Here's a step-by-step guide of how it will proceed:

  • The chart will be positioned on a wall or easel exactly 10 feet away from you.
  • You will cover one eye using your hand, a large spoon or any object that completely blocks the vision of that eye. Avoid applying pressure, as it can affect the eye’s vision during the test.
  • Identify a line on the chart that you can comfortably read, then read the letters on that line aloud. Your doctor will stand nearby and record your accuracy.
  • Continue attempting to read the letters on each progressively smaller line without squinting.
  • Your doctor will stop you when you fail to correctly identify at least 50% of the letters on a line.
  • Switch to the other eye and repeat the process.
how to use an eye chart
how to use an eye chart

How to read eye chart results

A standardised eye chart exam is a crucial part of monitoring your eye health. Although possessing perfect vision is an ideal scenario, many of us require some form of correction to maintain good eyesight. 

Once you’ve completed the Snellen visual acuity test, understanding the results can be daunting. But fear not – interpreting them is a simple process.

Your score will indicate your visual acuity or the clarity of your sight at various distances. The lower your number, the better your vision. If your score is higher, it means you may need correction aids such as glasses or contacts. Remember to schedule regular eye exams to ensure you’re up-to-date on your eye health status.

Does 6/6 visual acuity mean perfect vision?

Visual acuity is a measure of how sharp a person’s vision is and a normal visual acuity is typically considered to be 6/6. However, many people often mistakenly believe that having 6/6 visual acuity means that they have perfect vision. This is not necessarily true.

Visual acuity testing only measures a person’s ability to see at a specific distance, usually 20 feet away. It does not take into account other important factors such as depth perception, colour vision and peripheral vision.

Additionally, a person’s visual acuity can be affected by a variety of conditions such as cataracts, glaucoma and age-related macular degeneration. So, while having 6/6 visual acuity is certainly desirable, it does not guarantee perfect vision due to other factors.
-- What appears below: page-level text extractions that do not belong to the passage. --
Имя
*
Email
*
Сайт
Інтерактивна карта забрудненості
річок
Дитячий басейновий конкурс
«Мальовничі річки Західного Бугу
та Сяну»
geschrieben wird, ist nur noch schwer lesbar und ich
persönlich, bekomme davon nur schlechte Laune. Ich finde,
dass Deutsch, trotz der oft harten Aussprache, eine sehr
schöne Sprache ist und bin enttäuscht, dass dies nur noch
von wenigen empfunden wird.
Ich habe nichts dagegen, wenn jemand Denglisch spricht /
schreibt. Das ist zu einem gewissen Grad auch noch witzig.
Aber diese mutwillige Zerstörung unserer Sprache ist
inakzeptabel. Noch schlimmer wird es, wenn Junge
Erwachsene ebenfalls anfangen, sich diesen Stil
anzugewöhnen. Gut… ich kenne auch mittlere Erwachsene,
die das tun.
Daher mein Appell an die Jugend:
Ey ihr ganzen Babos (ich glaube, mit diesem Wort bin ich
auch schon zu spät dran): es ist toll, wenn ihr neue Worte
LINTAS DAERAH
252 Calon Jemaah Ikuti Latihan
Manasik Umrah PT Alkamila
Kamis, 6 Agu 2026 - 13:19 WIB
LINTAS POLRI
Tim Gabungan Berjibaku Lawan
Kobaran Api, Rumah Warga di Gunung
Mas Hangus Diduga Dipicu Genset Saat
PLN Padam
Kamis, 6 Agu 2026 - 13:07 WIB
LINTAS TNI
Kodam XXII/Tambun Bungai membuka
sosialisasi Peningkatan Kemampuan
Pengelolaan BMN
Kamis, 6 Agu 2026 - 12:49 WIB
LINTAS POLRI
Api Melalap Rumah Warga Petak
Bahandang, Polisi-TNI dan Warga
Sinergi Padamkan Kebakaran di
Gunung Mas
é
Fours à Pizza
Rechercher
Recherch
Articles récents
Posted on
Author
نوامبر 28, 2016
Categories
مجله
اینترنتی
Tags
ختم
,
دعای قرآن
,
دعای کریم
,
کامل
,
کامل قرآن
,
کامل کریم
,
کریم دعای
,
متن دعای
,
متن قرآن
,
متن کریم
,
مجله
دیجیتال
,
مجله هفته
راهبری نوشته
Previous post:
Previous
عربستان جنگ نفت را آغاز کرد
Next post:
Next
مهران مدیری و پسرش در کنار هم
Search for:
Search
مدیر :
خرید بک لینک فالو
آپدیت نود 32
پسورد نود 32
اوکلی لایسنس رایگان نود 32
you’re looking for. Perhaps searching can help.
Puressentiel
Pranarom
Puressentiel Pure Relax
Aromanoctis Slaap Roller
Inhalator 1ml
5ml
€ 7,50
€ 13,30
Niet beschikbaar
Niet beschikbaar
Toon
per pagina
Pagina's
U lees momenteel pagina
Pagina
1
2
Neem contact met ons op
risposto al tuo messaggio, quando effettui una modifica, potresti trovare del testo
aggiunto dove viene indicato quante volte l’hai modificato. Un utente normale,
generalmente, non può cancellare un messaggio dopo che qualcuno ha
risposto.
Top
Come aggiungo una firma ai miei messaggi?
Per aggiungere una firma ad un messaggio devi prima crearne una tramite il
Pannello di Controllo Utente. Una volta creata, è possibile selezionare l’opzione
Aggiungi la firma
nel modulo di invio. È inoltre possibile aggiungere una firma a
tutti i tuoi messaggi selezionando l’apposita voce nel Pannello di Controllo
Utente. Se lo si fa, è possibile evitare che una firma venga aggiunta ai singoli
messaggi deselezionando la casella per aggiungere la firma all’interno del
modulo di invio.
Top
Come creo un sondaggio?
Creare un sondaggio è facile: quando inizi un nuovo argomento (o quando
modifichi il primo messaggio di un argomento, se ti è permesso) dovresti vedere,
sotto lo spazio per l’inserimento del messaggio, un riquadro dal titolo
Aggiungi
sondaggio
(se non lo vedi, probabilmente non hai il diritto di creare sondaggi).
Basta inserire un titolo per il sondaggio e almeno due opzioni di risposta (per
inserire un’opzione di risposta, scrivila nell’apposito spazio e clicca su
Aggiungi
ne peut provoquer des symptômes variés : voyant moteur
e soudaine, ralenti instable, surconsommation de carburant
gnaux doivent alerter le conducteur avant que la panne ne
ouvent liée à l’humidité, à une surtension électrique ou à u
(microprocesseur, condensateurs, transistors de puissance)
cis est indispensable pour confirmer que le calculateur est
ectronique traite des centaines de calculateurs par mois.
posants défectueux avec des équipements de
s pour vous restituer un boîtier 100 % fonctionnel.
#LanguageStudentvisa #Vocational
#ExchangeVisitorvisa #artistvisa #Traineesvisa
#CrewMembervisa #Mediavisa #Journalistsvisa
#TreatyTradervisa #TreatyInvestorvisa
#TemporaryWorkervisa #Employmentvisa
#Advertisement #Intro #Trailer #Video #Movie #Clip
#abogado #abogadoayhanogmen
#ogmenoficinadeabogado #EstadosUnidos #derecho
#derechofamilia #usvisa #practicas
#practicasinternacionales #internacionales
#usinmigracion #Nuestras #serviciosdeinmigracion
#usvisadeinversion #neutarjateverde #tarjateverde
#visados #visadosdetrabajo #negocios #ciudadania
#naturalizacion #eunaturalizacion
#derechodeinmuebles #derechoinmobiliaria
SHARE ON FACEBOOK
Although 6/6 visual acuity is widely known as perfect vision, there are a number of other eye health factors that means this is not the case for everyone.

What is the history of the Snellen eye chart?

The eye chart, a fundamental tool in assessing vision, has an intriguing history. In the mid-19th century, a Dutch ophthalmologist named Herman Snellen introduced the Snellen chart, revolutionizing eye testing. This chart featured rows of letters in various sizes, enabling doctors to measure visual acuity with precision.

Over time, other types of charts emerged, such as the Tumbling E chart for children and the Landolt C chart for astigmatism assessment. The development of standardised eye charts paved the way for consistent vision testing worldwide.

Today, digital advancements have enhanced the testing process, but the basic concept of the eye chart remains a cornerstone in eye care, helping professionals diagnose vision issues and prescribe appropriate corrective measures.

glasses resting on eye chart
glasses resting on eye chart

What is the difference between a vision test and an eye exam?

When it comes to caring for our eyes, it’s important to understand the distinction between a vision test and an eye exam. At its core, a vision test usually involves testing visual acuity or how well you can see at a distance. This commonly involves reading letters or numbers from a chart such as those outlined in this article.

However, a more comprehensive eye exam will typically include other diagnostics, such as testing already corrected visual acuity (with the help of prescription eyeglasses or contacts), checking for colour blindness and evaluating the health of the eye itself.

Why do I need a vision test or eye exam?

These additional tests can help detect a wider range of eye issues, from basic vision problems to more serious conditions like cataracts or glaucoma.